GIVEN TEXT ▸

Dresden’s Roy Herron offering fix in Congress

Posted: Monday, August 16, 2010 10:15 pm
By: John Brannon, Staff Reporter

Dresden’s Roy Herron offering fix in Congress | Dresden’s Roy Herron offering fix in Congress

CAMPAIGN STOP — In his appeal for questions from the audience, state Sen. Roy Herron receives a query from Jan Kizer of Union City as a crowd of about 50 listens in the Circuit Courtroom at the Obion County Courthouse.
Staff Reporter
State Sen. Roy Herron of Dresden says recent backlash at the polls reflects voter discontent about certain people, not the Democratic Party.
“I think the sentiment is anti-incumbent sentiment. We’ve seen that. People know that Washington is broken and needs to be fixed,” he said.
A state senator, attorney and former Methodist minister, Herron won the Democratic nomination in the Aug. 5 primary election as the candidate for the Eighth District congressional seat being vacated by retiring Congressman John Tanner of Union City.
His opponent in the Nov. 2 general election is agri-businessman Stephen Fincher of Frog Jump. He won the Republican nomination in the Aug. 5 primary.
Herron said Eighth District voters want someone who knows how to do things right “and do things differently than the Washington way.”
At the Obion County Courthouse Friday, he spent about an hour telling a crowd of about 50 gathered in the Circuit Court courtroom that he is that somebody.
On tour
Herron’s visit to Union City was one of several in his “Cuttin’ & Creatin’” tour to take his message to all 19 counties in the Eighth District. The tour began Aug. 9 and ended Saturday.
About the title of the tour, Herron said, “They said if I didn’t pronounce g’s, they weren’t going to put them in a press release. Cuttin’ and creatin’. We’re talking about cutting waste, we’re talking about creating jobs.”
At the courthouse gathering Friday, Herron was introduced by Allison Jones of South Fulton, daughter of Karen and John O. Jones. Ms. Jones, a political science student at the University of Tennessee at Martin, is a summer intern in the Herron campaign. “He has the most amazing work ethic that I have ever seen,” she told the crowd in a courtroom bedecked with Herron for Congress banners. “He’s been running back and forth throughout the Eighth District for this campaign. That’s what we need in Washington — someone to represent the Eighth District and be a hard worker. I can think of no one that’s a harder worker than Roy Herron.”

SUPPLIED ENTRIES ▸
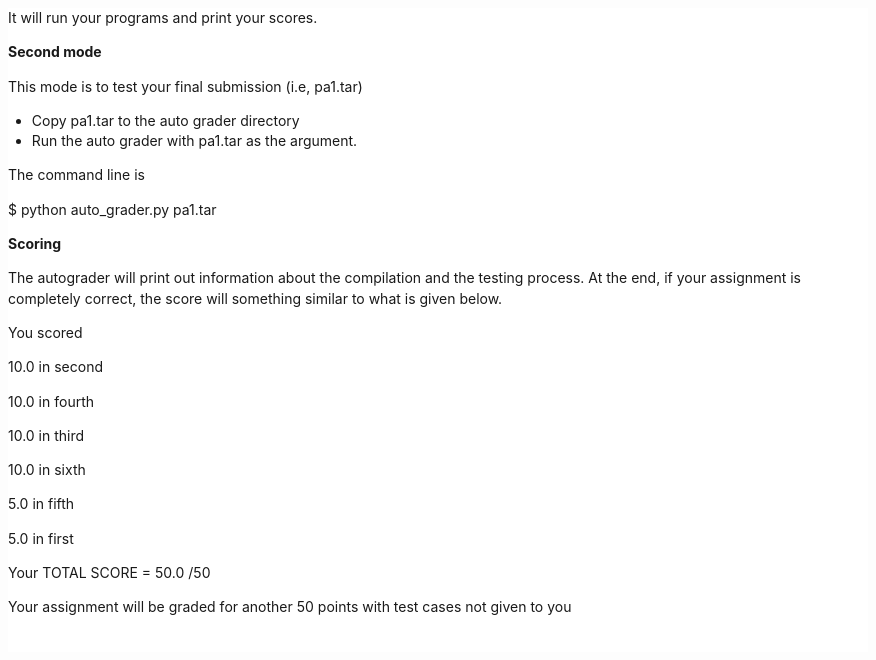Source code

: It will run your programs and print your scores.

<strong>Second mode</strong>

This mode is to test your final submission (i.e, pa1.tar)

<ul>
<li>Copy pa1.tar to the auto grader directory</li>
<li>Run the auto grader with pa1.tar as the argument.</li>
</ul>
The command line is

$ python auto_grader.py pa1.tar

<strong>Scoring</strong>

The autograder will print out information about the compilation and the testing process. At the end, if your assignment is completely correct, the score will something similar to what is given below.

You scored

10.0 in second

10.0 in fourth

10.0 in third

10.0 in sixth

5.0 in fifth

5.0 in first

Your TOTAL SCORE = 50.0 /50

Your assignment will be graded for another 50 points with test cases not given to you

&nbsp;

QUESTIONS ON THE MATERIAL ▸
1. In the article about Roy Herron, who is his opponent in the Nov. 2 general election?
2. Edit the article about Roy Herron from "CAMPAIGN STOP —" to "Obion County Courthouse.", putting "question" in place of "query".
The records have no connection to the article about Roy Herron.

SOLUTION SET ▸
1. Agri-businessman Stephen Fincher of Frog Jump.

2.
CAMPAIGN STOP — In his appeal for questions from the audience, state Sen. Roy Herron receives a question from Jan Kizer of Union City as a crowd of about 50 listens in the Circuit Courtroom at the Obion County Courthouse.